Nutritional Facts

Flour, whether white or wholemeal, supplies a large proportion of the nutrients required by our bodies to ensure growth and health.

Flour is used as the basis for many cereal food products including bread, pasta, pastries, cakes and biscuits. Flour is also used as an ingredient, and component in sauces.

Flour plays an important role in supplying nutrients to our diets as our breakfast, lunch, and dinner all contain foods that include flour in some format.

Flour is an excellent source of protein, vitamins, fibre and complex carbohydrates. Flour is also low in fat.

Flour Nutritional analysis table

The table below shows the nutritional analyses from different flour samples from New Zealand flour mills:

Per 100g
White, Wheat
White, Wheat, High grade
Wheat, White, Strong
Wheat, Wholemeal
Protein (g) 9.1          10.9 12.0 12.1 10.7 10.6
Dietary fibre (g) 2.7 3.5 3.5 11.2 3.2 3.8
Calcium (mg) 24.0 21.0 20.0 42.0 18.0 19.0
Iron (mg) 2.0 2.2 2.15 4.10 1.00 0.92
Potassium (mg) 160.0 160.0 135.0 370.0 170.0 140.0
Thiamin B1 (mg) 0.19 0.24 0.24 0.28 0.10 0.10
Riboflavin B2 (mg) 0.02 0.06 0.04 0.06 0.30 0.04
Niacin B3 (mg) 2.36 3.08 3.10 4.02 2.93 2.60
Pyridoxine B6 (mg) 0.06 0.05 0.06 0.11 0.15 0.15


Nutrients in Flour

The nutrient content of flour is determined by the extraction rate which is the amount of flour removed from the grain. White flour is usually extracted so that 78% of the grain remains in the flour meaning it contains a lower proportion of some nutrients than wholemeal flour which has a 100% extraction rate.

For wholemeal flour the bran and germ layers are kept during milling while these are removed for white flour. The wheat germ is a very good source of B vitamins and extremely rich in iron, zinc, manganese and copper. It is also the richest plant source of vitamin E. Wheat bran is the richest known source of dietary fibre and contains minerals (such as manganese and iron) and vitamins (niacin, vitamin B6).

When you compare white flour and wholemeal flour in the table above you will have noticed that wholemeal flour contains on average 3.6 times the quantity of fibre contained in white flour. Although white flour is still a good general source of dietary fibre. In plants dietary fibre is a mixture of different components that give a rigid structure to plant cell walls. When fibre is eaten it helps food pass through our digestion system more easily and has been shown to reduce the effects of some common ailments such as constipation and other similar problems.

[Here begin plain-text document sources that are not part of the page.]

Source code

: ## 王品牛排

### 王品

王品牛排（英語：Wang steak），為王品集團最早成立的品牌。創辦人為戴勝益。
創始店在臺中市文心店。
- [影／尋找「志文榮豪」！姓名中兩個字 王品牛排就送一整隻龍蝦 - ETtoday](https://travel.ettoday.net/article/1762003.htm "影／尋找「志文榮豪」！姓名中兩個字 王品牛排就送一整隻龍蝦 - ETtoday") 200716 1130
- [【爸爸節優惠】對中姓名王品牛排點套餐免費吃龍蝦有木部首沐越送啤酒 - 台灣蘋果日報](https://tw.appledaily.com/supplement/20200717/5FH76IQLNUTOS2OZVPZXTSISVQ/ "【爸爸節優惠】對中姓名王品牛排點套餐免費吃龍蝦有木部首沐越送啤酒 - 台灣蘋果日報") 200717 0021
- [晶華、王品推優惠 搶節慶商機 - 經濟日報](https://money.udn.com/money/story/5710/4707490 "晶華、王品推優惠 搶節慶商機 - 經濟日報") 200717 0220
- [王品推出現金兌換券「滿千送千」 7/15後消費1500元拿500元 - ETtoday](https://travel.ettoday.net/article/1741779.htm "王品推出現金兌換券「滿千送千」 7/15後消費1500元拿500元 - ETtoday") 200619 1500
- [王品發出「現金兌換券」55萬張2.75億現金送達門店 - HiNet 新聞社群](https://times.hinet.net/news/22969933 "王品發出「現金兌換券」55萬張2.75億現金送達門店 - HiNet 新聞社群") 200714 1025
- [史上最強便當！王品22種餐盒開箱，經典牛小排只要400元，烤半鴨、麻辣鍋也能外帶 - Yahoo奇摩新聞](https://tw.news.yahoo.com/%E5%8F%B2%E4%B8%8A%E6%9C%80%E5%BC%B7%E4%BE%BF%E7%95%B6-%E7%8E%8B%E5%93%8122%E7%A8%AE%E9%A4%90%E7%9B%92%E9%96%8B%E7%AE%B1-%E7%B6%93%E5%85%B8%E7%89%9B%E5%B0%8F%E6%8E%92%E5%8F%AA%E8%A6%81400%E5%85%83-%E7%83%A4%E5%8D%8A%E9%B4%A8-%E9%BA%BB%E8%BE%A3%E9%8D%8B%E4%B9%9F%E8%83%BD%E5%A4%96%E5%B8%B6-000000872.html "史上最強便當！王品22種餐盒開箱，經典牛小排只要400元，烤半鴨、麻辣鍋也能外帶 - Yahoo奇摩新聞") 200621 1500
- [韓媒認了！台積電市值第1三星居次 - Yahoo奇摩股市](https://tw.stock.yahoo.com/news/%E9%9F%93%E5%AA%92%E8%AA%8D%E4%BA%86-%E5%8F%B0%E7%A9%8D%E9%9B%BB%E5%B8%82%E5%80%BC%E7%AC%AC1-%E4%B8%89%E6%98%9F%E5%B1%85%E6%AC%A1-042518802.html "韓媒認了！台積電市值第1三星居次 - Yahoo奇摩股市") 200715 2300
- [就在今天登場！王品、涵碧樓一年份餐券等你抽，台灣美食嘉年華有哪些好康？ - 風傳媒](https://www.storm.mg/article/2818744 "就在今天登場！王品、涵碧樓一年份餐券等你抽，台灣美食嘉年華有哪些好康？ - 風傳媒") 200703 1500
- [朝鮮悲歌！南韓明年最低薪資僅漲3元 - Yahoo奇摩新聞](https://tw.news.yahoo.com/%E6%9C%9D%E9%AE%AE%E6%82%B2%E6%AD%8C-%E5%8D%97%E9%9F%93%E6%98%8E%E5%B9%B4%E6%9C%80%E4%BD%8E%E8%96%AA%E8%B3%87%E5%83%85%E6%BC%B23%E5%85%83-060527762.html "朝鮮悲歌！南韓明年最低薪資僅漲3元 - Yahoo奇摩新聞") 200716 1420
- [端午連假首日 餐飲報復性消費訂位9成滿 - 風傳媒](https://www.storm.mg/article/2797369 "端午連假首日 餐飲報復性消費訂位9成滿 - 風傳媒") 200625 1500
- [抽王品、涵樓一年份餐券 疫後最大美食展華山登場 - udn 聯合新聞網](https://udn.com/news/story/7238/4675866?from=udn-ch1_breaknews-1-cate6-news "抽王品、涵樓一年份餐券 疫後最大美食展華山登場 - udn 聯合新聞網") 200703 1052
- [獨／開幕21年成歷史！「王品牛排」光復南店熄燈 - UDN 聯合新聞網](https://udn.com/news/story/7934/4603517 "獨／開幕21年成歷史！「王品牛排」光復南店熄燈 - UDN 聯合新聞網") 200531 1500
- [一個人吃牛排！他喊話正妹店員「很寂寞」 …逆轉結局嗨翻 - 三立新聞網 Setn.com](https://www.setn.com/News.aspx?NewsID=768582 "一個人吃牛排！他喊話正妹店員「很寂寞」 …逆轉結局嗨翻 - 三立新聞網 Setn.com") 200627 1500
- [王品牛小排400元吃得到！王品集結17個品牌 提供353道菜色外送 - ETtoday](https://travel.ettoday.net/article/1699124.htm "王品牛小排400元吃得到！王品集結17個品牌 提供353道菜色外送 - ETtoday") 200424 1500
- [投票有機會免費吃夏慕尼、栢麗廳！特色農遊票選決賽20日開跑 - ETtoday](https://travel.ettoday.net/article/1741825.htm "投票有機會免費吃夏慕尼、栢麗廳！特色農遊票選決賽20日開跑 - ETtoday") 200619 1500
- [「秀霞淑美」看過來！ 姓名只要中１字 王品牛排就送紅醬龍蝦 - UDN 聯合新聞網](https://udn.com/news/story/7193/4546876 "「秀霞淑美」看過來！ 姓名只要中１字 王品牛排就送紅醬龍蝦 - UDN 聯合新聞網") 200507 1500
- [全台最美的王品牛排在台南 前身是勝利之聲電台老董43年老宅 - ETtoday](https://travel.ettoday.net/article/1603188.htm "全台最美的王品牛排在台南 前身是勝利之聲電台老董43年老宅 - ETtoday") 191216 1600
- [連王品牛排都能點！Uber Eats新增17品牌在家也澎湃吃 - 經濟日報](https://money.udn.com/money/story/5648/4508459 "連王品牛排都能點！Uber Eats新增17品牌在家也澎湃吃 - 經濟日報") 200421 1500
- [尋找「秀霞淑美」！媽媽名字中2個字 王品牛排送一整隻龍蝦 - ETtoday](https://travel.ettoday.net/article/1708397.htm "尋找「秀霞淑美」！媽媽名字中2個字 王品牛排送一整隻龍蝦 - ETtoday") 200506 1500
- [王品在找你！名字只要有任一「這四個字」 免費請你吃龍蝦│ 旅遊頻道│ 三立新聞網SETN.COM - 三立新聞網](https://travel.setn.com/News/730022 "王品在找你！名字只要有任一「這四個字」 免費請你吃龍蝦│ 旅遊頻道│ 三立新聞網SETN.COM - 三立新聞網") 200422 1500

It is also an excellent source of other essential nutrients, including carbohydrates, amino acids, magnesium, manganese, phosphorus, potassium, sodium, sulphur, zinc, selenium and lipids.

All flour is nutritious, so no matter which type you use it will contribute towards a healthy diet

B Vitamins and Minerals

Jar of Flour

The B vitamins present in flour include:

  • Thiamin (B1) helps break down carbohydrates into sugars to produce energy.
  • Riboflavin (B2) is needed for the production of energy in the body.
  • Niacin (B3) is essential for making use of the energy produced in all cells.
  • Pyridoxine (B6) plays a key role protein, fat and carbohydrate metabolism and the creation of red blood cells and neurotransmitters.

These vitamins need to be supplied by our diet and must be consumed regularly as they are not stored in our bodies.

There are also a range of Minerals present in flour that have unique roles to play in our health:

  • Calcium is an essential mineral for bone production and maintenance of healthy bones and teeth. New Zealanders are actively encouraged to maintain a reasonable level of calcium intake throughout life.
  • Iron is also an essential mineral. It assists with the transport of oxygen to the cells where it is used. It is part of a pigment called haemoglobin in the red blood cells.
  • Potassium is contained inside the cells of our bodies. It enables cells to have the correct fluid mixture they need to work properly.